Test of various clock implementations

There are a couple ways to measure the real (wall) time that some part of the code has used. I know the standard clock() from time.h and all the chrono from C++11. Then MPI and OpenMP have their own routines as well.

In order to test, I wrote a simple test program which just calls the function in question a bunch of times. There are a couple blocks like this:

start = omp_get_wtime();
for (long run = 0; run != runs; ++run) {
    MPI_Wtime();
}
stop = omp_get_wtime();
pretty_print(start, stop, "omp_get_wtime", runs);

For consistency I have measured all the methods with the OpenMP method. Download the whole program and compile it with :

/usr/lib64/mpich/bin/mpicc clock_test.c -fopenmp -O3

and then let it run with:

/usr/lib64/mpich/bin/mpirun ./a.out

Depending on your system (mine is Fedora 24), the paths might differ. Perhaps mpicc and mpirun are in your path already.

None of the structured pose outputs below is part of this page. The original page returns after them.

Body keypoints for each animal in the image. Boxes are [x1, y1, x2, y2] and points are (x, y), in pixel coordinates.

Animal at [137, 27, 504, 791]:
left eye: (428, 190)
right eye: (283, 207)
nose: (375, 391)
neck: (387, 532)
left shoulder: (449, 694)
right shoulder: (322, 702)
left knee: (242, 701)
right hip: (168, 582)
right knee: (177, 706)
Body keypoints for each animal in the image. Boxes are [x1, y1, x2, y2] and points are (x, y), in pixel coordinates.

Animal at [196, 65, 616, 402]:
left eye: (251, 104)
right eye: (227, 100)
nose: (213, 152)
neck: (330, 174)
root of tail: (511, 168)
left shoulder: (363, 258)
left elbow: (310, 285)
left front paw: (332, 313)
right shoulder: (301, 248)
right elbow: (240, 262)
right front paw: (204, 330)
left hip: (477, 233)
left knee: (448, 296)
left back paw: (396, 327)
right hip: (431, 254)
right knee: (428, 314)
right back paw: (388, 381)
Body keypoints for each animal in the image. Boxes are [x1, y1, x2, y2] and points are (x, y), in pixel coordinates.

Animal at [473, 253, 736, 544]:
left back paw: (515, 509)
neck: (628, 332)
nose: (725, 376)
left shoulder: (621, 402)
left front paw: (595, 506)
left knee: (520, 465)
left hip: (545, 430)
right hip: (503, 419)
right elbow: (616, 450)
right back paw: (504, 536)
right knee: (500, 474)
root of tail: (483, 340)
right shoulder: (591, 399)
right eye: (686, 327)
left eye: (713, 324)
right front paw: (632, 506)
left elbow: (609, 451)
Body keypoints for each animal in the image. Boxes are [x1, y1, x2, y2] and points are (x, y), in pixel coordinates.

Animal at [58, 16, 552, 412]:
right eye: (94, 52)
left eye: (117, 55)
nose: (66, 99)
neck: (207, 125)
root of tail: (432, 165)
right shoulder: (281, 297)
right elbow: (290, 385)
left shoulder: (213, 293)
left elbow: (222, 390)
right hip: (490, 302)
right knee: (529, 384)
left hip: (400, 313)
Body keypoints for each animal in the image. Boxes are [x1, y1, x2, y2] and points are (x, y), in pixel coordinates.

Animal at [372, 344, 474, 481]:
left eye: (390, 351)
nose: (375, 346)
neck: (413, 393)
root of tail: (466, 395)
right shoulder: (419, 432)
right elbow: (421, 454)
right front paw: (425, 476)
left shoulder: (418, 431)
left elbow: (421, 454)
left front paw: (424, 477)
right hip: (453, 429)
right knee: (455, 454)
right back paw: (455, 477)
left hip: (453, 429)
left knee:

The output on my machine is the following:

Method Seconds per run
MPI_Wtime 3.2167e-08
omp_get_wtime 3.0686e-08
clock 1.4718e-07
none 6.2002e-15

It does not make a difference whether it is compiled with -O3 or without optimizations. The loop is not removed and the functions are not called any faster. One can see that calling those functions has an overhead compared to the empty loop. The overhead of the loop is negligible compare to the time function.

The MPI and OpenMP functions are faster than the built-in clock() function by a factor of 5. One should measure again on the target architecture, but it will probably stay that way.